El fin de las estrellas y el nacimiento de los agujeros negros

Todo en el universo tiene un ciclo vital. Todos los seres vivos, incluso especies enteras, tienen una cierta cantidad de tiempo antes de fenecer.

Los objetos de la vida cotidiana se rompen, las casas se derrumban, el planeta se erosiona por la acción de los elementos. Las estrellas también nacen, crecen y mueren. Como con cualquier cosa, puede ser una muerte apacible o un final drástico.

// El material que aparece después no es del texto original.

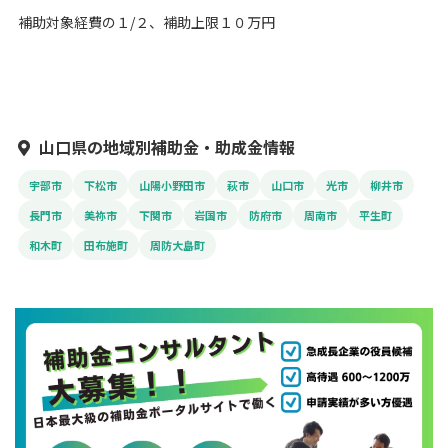
補助対象経費の１/２、補助上限１０万円
山口県の地域別補助金・助成金情報
宇部市
下松市
山陽小野田市
萩市
山口市
光市
柳井市
長門市
美祢市
下関市
岩国市
防府市
周南市
平生町
和木町
田布施町
周防大島町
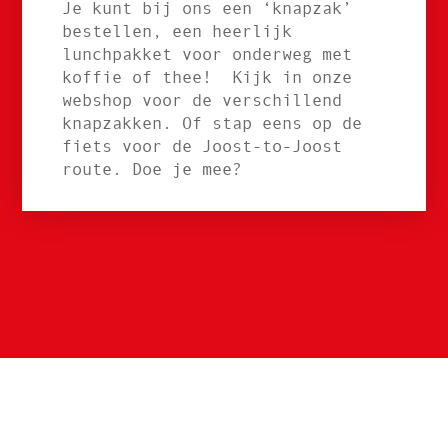
Je kunt bij ons een ‘knapzak’
bestellen, een heerlijk
lunchpakket voor onderweg met
koffie of thee! Kijk in onze
webshop voor de verschillend
knapzakken. Of stap eens op de
fiets voor de Joost-to-Joost
route. Doe je mee?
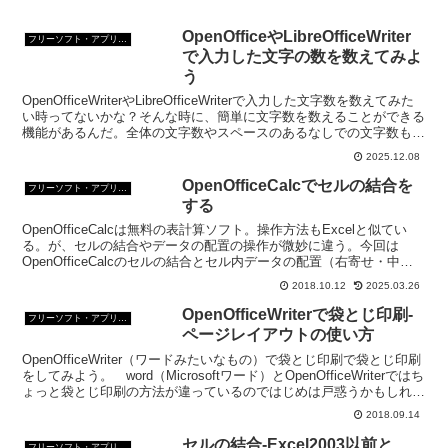
OpenOfficeやLibreOfficeWriter
フリーソフト・アプリ・Webサービス
で入力した文字の数を数えてみよ
う
OpenOfficeWriterやLibreOfficeWriterで入力した文字数を数えてみた
い時ってないかな？そんな時に、簡単に文字数を数えることができる
機能があるんだ。全体の文字数やスペースのあるなしでの文字数も確
認することができる。
2025.12.08
OpenOfficeCalcでセルの結合を
フリーソフト・アプリ・Webサービス
する
OpenOfficeCalcは無料の表計算ソフト。操作方法もExcelと似てい
る。が、セルの結合やデータの配置の操作が微妙に違う。今回は
OpenOfficeCalcのセルの結合とセル内データの配置（右寄せ・中央
寄せ・左寄せ）についてご紹介。
2018.10.12
2025.03.26
OpenOfficeWriterで袋とじ印刷-
フリーソフト・アプリ・Webサービス
ページレイアウトの使い方
OpenOfficeWriter（ワードみたいなもの）で袋とじ印刷で袋とじ印刷
をしてみよう。 word（Microsoftワード）とOpenOfficeWriterではち
ょっと袋とじ印刷の方法が違っているのではじめは戸惑うかもしれな
い。 で...
2018.09.14
セルの結合-Excel2003以前と
フリーソフト・アプリ・Webサービス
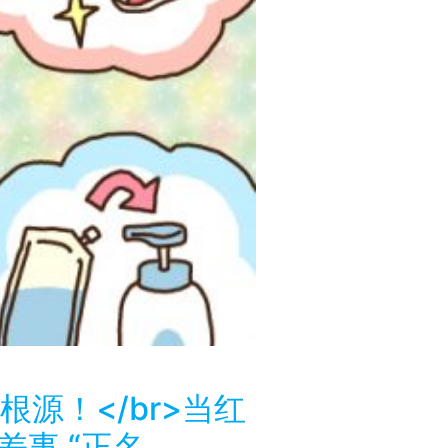
源！</br>当红
苦差事 “正名。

Mañana, el cosmos estará nuboso y luego soleado

El espacio no es tan vacío como uno cree. En general hay algunas, normalmente no más de una, partículas flotantes en cada centímetro cúbico. Pero en algunas zonas más densas la cifra supera los varios millones. Estas «nubes» son enormes, su masa fácilmente supera la de nuestro Sol unas cien mil veces, y son el origen de muchas estrellas.

Una nueva estrella comienza… casi

Cuando se dan ciertas circunstancias, las nubes se vuelven inestables y algunas zonas comienzan a colapsar por la gravedad y se deshacen en pedazos. Imagine un resorte, que comprime hasta no poder más y debe soltarlo. Esa energía que mantenía estable al resorte ahora se convierte en una enorme fuerza. Lo mismo le sucede a los fragmentos de la nube, la energía que antes era contenida por la gravedad ahora se convierte en luz y calor.

Estas esferas de gas incandescente se llaman protoestrellas, y si tienen la masa suficiente de hidrógeno entrarán a la próxima fase y se convertirán en estrellas. Las que no, mueren rápidamente.

El final de las estrellas

La siguiente fase es la sequencia principal. Las estrellas funcionan como si fuera un reactor nuclear cósmico. La enorme presión y calor de la protestrella han hecho que dos átomos de hidrógeno se combinen, y esa reacción libera enormes cantidades de energía. Pero el hidrógeno tiene que acabarse algún día. Y comienza el final.

Enanos rojos y el sol

Las estrellas menos masivas, las enanas rojas, vivirán mucho más que las demás. De hecho, probablemente vivirán más que la edad del universo y por lo tanto es muy difícil predecir exactamente que pasará cuando mueran. Pero sí sabemos que pasa con estrellas medianas, como el sol.

El helio formado por la fusión de hidrógeno se acumula en el centro de la estrella porque tiene el doble de densidad. Entonces comprime al hidrógeno que está inmediatamente fuera del núcleo, lo que acelera la fusión y generación de energía. Las consecuencias son: la estrella brilla más y genera aún más helio, acelerando el proceso.

Gigantes rojas

Cuando las estrellas llegan a ese punto, empieza a expandirse como resultado del crecimiento en la fusión. Al expandirse, se enfrían y por ello la luz se vuelve rojiza, y se llaman apropiadamente «Gigantes rojas». Eventualmente llega el momento en que la presión del núcleo fuerza la fusión del helio.